“Because It’s the Right Thing to Do.”

A veteran CFO discusses the finer points of bottle design and why paying higher wages makes sense. An interview with Richard Galanti, EVP and CFO of Costco Wholesale Corp.

In 1984, Richard Galanti was a young investment banker at Donaldson, Lufkin & Jenrette when a Seattle-area start-up retailer invited him to become its vice president of finance. He is now starting his 27th year as finance chief of Costco Wholesale Corp., which has become the nation’s third-largest retailer, with fiscal 2009 revenues of $71.4 billion. Costco is a warehouse club; some 55 million people pay an annual fee to shop at its 566 locations in the United States and abroad. They buy goods, frequently in bulk, ranging from apparel and appliances to food, electronics, jewelry, and more.

But Galanti, who turns 54 in March, isn’t the only old-timer at Costco. Co-founders Jim Sinegal and Jeff Brotman, for example, are still at the helm as CEO and chairman, respectively. Indeed, turnover is generally low among Costco’s 147,000 employees. That’s because the company’s compensation and benefits are far more generous than those of its main rivals, Sam’s Club and BJ’s Wholesale Club. Costco’s shoppers are loyal, too: the member renewal rate in 2009 was 87%. (That loyalty pays dividends: in 2009, membership fees contributed just 2% of total revenue but 86% of operating income.)

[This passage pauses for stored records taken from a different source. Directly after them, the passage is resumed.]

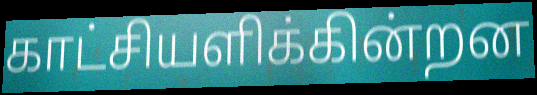
காட்சியளிக்கின்றன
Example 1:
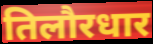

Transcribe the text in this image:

तिलौरधार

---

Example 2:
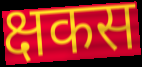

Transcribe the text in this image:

क्षकस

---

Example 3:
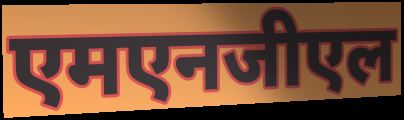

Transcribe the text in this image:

एमएनजीएल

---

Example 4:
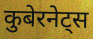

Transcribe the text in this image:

कुबेरनेट्स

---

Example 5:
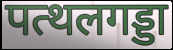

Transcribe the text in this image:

पत्थलगड्डा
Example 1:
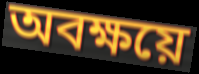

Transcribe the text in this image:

অবক্ষয়ে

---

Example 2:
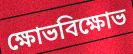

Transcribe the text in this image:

ক্ষোভবিক্ষোভ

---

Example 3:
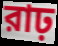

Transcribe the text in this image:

রাঢ়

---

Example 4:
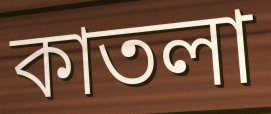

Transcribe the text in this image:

কাতলা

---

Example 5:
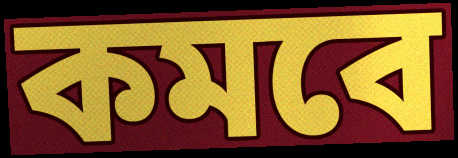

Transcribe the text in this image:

কমবে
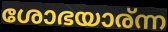
ശോഭയാര്ന്ന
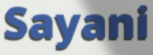
Sayani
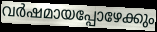
വർഷമായപ്പോഴേക്കും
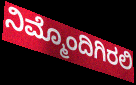
ನಿಮ್ಮೊಂದಿಗಿರಲಿ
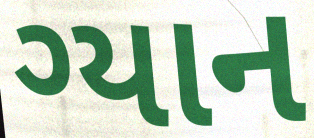
ગ્યાન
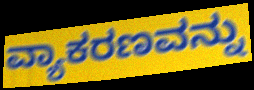
ವ್ಯಾಕರಣವನ್ನು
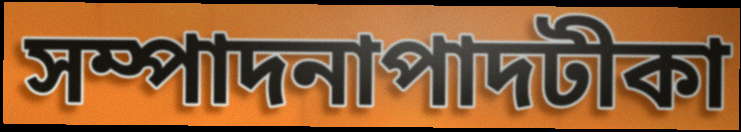
সম্পাদনাপাদটীকা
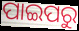
ପାଇପରୁ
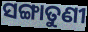
ସଙ୍ଗାତୁଣୀ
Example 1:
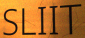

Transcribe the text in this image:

SLIIT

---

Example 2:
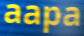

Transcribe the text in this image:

aapa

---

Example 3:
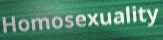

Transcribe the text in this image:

Homosexuality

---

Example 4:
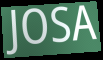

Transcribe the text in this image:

JOSA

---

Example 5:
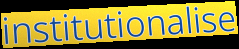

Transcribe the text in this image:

institutionalise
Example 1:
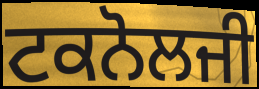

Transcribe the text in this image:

ਟਕਨੋਲਜੀ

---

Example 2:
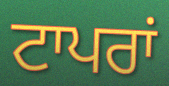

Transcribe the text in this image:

ਟਾਪਰਾਂ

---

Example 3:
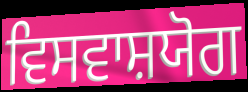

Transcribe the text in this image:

ਵਿਸਵਾਸ਼ਯੋਗ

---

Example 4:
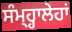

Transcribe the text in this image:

ਸੰਮ੍ਹ੍ਹਾਲੇਹਾਂ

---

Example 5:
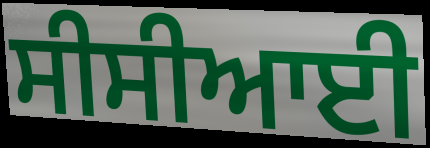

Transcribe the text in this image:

ਸੀਸੀਆਈ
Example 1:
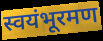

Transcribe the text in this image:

स्वयंभूरमण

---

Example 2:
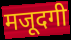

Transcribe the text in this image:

मजूदगी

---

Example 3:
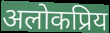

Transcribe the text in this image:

अलोकप्रिय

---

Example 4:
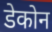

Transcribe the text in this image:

डेकोन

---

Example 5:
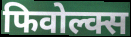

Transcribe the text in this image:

फिवोल्क्स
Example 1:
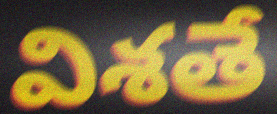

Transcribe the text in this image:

విశతే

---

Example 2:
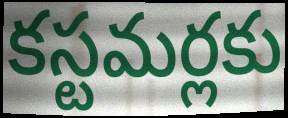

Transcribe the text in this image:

కస్టమర్లకు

Thanks to Costco’s concern for the welfare of its employees — and, increasingly, for the health of the environment — many people regard the company as the good guys of retail. Is Costco too good to be true? We recently talked with CFO Galanti to find out.

In December Costco reported growth in same-store sales for the first quarter of its fiscal year. How did the business hold up during the recession?

There were two questions for us at the beginning of the downturn. One, were customers still willing to pay a fee to shop? Two, would they still come to Costco, which is a little farther away from the local supermarket, discount store, or drugstore? In fact, the one thing that increased dramatically over the last 12 or 14 months was the frequency of shoppers. Were people spending less? Yes. Were they more discriminating in terms of what they were buying? Yes. Were categories like jewelry, home furnishings, and bigger-ticket discretionary items the weakest? Absolutely. But whatever the level of sales decline, it was less than it was for traditional retailers. As apparel stores at the mall were down 10%, 20%, and 30%, we were down 5%. As jewelry chains were down 20%, 30%, or 40%, we were down 10% and 15%.

Given that success, do you plan to expand from your current 40-state base?

Yes, but I doubt if we will ever be in all 50 states, at least not in the next five years. First of all, there are three players in our industry. While there are many cities around the country where there are two or three players and we profitably coexist, it’s always good to be first, because once the second guy comes in, customers may say, “I’ve already joined one of those clubs and I don’t need another one.” There are some states that are smaller, where if somebody else is already there, there’s not a whole lot of opportunity left. We’re not rushing to go to Arkansas, where Wal-Mart is headquartered.